Sexually transmitted infections such as herpes simplex virus (HSV) type 2 and syphilis can increase the risk of HIV acquisition (10). Analysis of our data showed that the HIV seropositivity rate amongst ulcerative STIs was 1.8 times that observed amongst non-ulcerative STIs. The predominant STI associated with HIV was herpes genitalis over both years, consistent with Devi et al. (5)
5.1. Strengths and Limitations
This study was based on syndromic management, which is a standardized approach to STIs endorsed by the Government guidelines in India, and hence the results and observations can be extrapolated practically to the implementation of the existing control programs, especially at the field level. Despite the thorough search through the literature using search engines (Google Scholar, PUBMED, Medline), we were unable to find a similar study to compare our findings. The major limitation was the retrospective study design, due to which some key parameters like proportion of pregnant females, sexual orientation of the cases, and the composition of STIs in this group of attendees could not be analyzed owing to missing data. We found major lacunae in the maintenance of records, with no format to keep track of the follow-up of treated patients, specifically with respect to response to the treatment administered. This possibly divests the NACO of data that is essential for reporting an extremely important indicator of STIs control. Moreover, as it was based on syndromic management, the exact pathogen responsible for the disease could not be identified in many cases. Non-syndromic STIs like genital warts (condyloma acuminata) and genital molluscum was not included in the data entry. Hence, larger prospective studies are warranted to address all these issues. The present analysis paves the way for further in-depth exploration of the status of various aspects of STIs.
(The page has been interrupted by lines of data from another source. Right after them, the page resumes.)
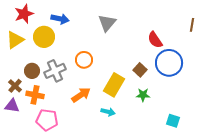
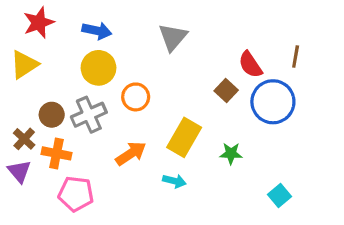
brown line: (192, 25) -> (296, 57), moved
yellow circle: (44, 37) -> (98, 68), moved
brown square: (140, 70) -> (226, 90), moved
purple triangle: (12, 106) -> (19, 171), turned 42
cyan square: (173, 121) -> (279, 195), turned 32

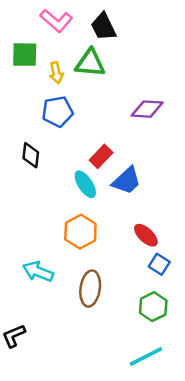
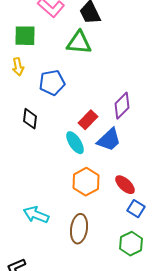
yellow arrow: (56, 73) -> (18, 67), moved
purple diamond: (147, 109) -> (122, 106), moved, turned -48
orange hexagon: (80, 232) -> (86, 182), moved

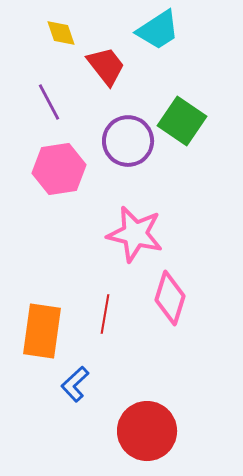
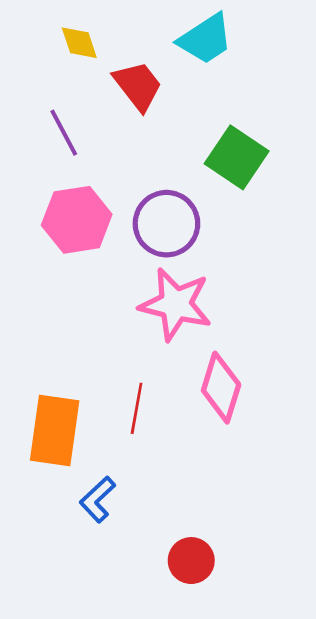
purple circle: (128, 141) -> (166, 224), moved
red circle: (147, 431) -> (191, 561), size x0.6

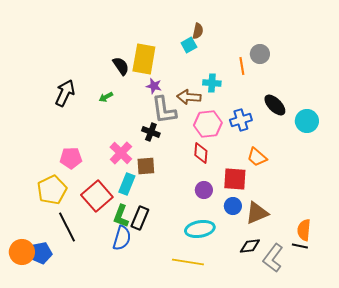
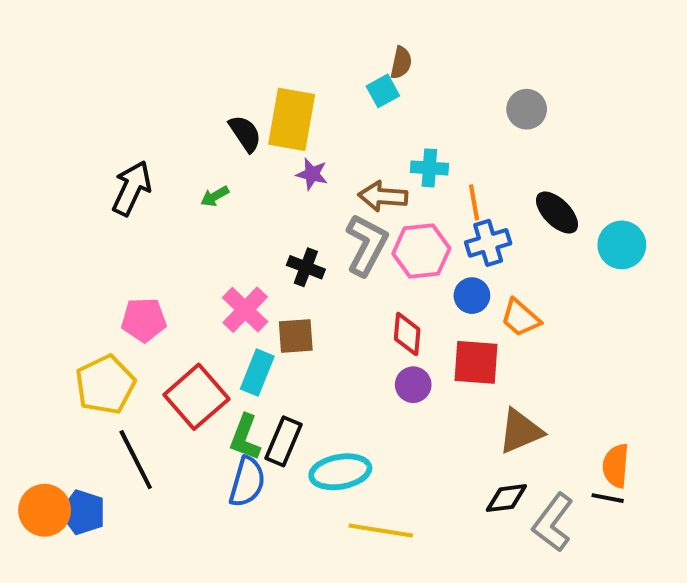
orange line: (242, 66) -> (474, 202), moved
gray L-shape: (164, 110) -> (367, 245), moved, turned -144
red diamond: (201, 153) -> (407, 334), moved
blue circle: (233, 206) -> (472, 296), moved
cyan ellipse: (200, 229) -> (340, 472), moved
blue pentagon: (41, 253) -> (83, 512), turned 30

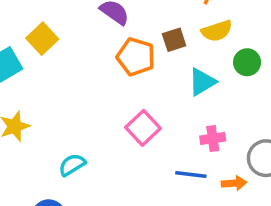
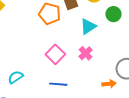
pink cross: (213, 138) -> (86, 53), moved, turned -32
blue line: (191, 175) -> (58, 84), moved

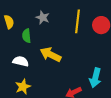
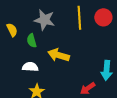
gray star: (43, 17) -> (44, 20), size x1.5

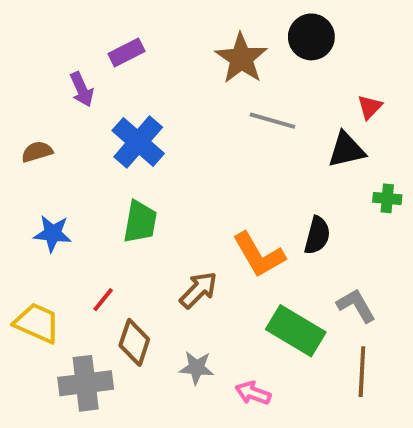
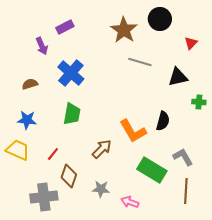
red triangle: (370, 107) -> (191, 43), moved
brown semicircle: (37, 152) -> (30, 84), moved
yellow trapezoid: (37, 323) -> (18, 150), moved

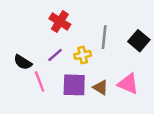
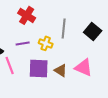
purple line: (55, 55) -> (23, 43), turned 32
yellow cross: (83, 55) -> (46, 43), turned 32

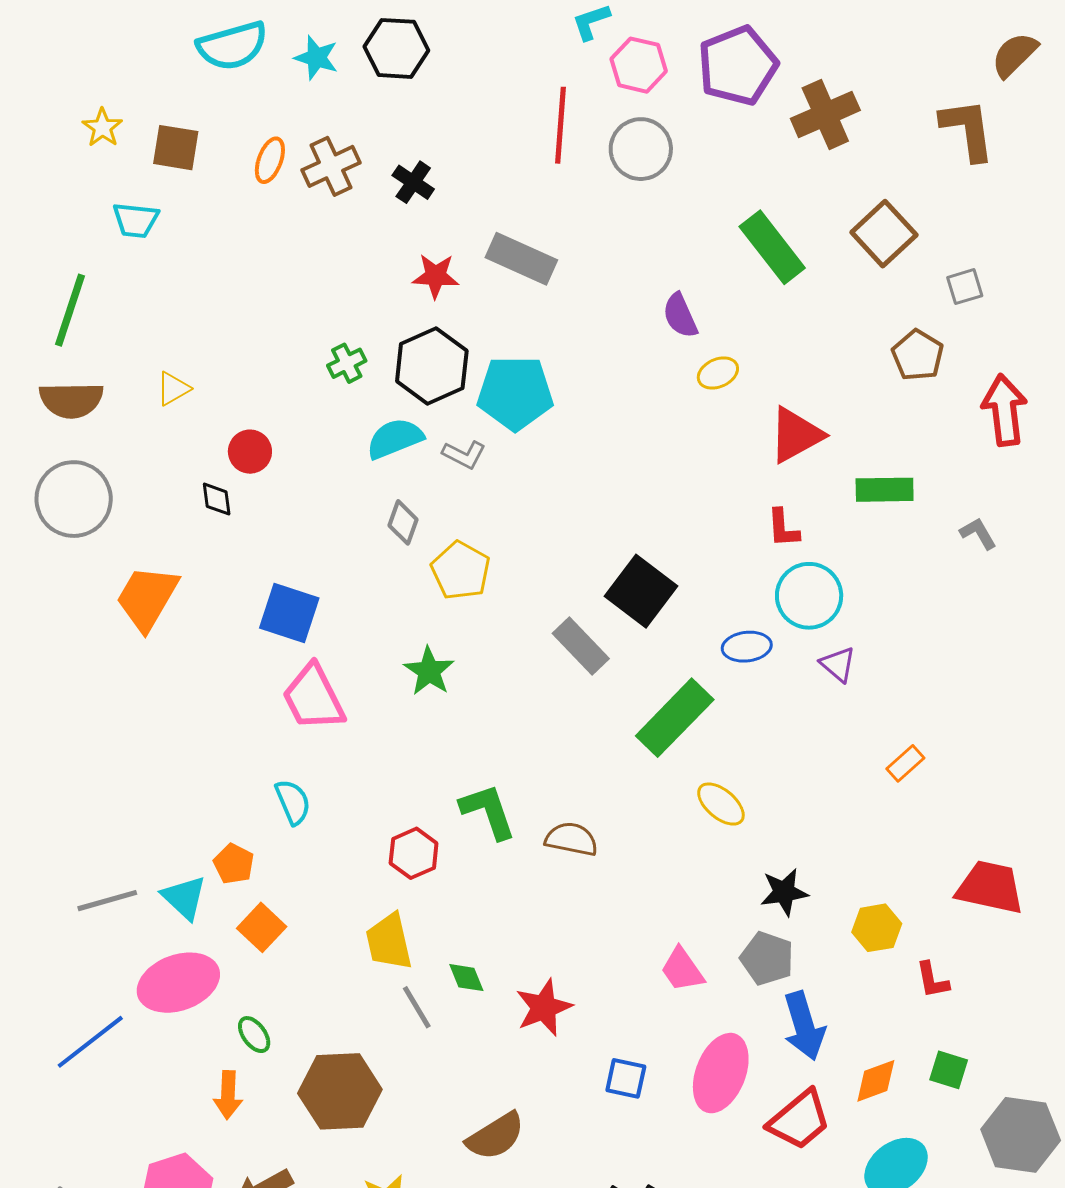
This study documents the overall and syndrome-wise burden of STIs at a tertiary care hospital. The trend over the past two years indicates a rise in the prevalence of viral STIs, particularly herpes genitalis, accompanied by a perceptible decline in the prevalence of non-viral STIs. A decline in attendees was noted during the second year, which included six months of the COVID-19 pandemic. There was also considerable variation in the prevalence of STIs between different studies based on the region and time period of data collection, indicating that STIs are dynamic and there is a need for customized prevention programs. This information serves as a guide to assess the effectiveness of contemporary STIs control programs and to prioritize future strategies for the prevention and management of STIs in the community.